Thematically, the songs are a series of imagined love letters that Bono has written to various significant people in his life – his wife, his children and even himself. The introspective lyrics were prompted by Bono’s major health scare, prompting him to reflect on his own mortality and what he would want to leave as his final words to those he loves.
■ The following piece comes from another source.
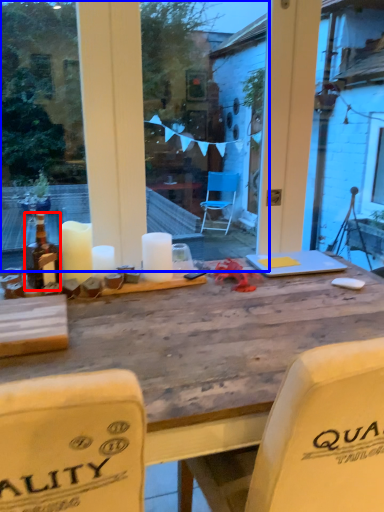
Question: Which object is closer to the camera taking this photo, bottle (highlighted by a red box) or glass window (highlighted by a blue box)?

Choices:
 (A) bottle
 (B) glass window

Answer: (A)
Given the pessimism the world is experiencing in response to Trump, Brexit and other global issues, U2’s unrelenting optimism is infectious. ‘Love has always been our number one subject’, Bono says in the liner notes accompanying the album. The band’s Christian faith is evident in the lyrics but perhaps some deeper insights into how faith can make things better would be welcome. The impression is given at a few points that things would greatly improve in the world if only Bono could give everyone a hug. Songs of Experience does enough interesting things musically and lyrically to ensure that U2 are not going to stop selling out stadiums any time soon. Hopefully the band will deliver on their promise to tour Australia and we will get to experience these new songs live, where U2 still deliver a transcendent music experience.

Andrew Stewart is a chaplain at Mentone Grammar School.